Task brief:
Look through the entries that follow and return each line that has the string "zahradní".

Extracted material:
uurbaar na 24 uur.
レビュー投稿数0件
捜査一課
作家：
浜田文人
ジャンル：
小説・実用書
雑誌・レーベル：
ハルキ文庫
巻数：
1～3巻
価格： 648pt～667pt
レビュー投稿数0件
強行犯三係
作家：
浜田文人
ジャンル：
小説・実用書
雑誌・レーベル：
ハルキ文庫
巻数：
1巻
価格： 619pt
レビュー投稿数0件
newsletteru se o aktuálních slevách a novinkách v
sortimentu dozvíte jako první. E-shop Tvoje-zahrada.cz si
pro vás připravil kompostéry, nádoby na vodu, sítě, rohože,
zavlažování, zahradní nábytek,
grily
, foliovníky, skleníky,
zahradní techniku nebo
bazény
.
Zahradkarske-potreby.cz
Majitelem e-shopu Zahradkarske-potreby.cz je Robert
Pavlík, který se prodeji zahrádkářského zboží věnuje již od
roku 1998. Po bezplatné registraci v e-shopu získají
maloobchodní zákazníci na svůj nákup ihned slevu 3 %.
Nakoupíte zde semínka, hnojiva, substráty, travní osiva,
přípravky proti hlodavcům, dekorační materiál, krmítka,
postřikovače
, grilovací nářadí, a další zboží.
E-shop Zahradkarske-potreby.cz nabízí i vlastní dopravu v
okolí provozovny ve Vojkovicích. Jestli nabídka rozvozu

Solved problem:
zavlažování, zahradní nábytek,
zahradní techniku nebo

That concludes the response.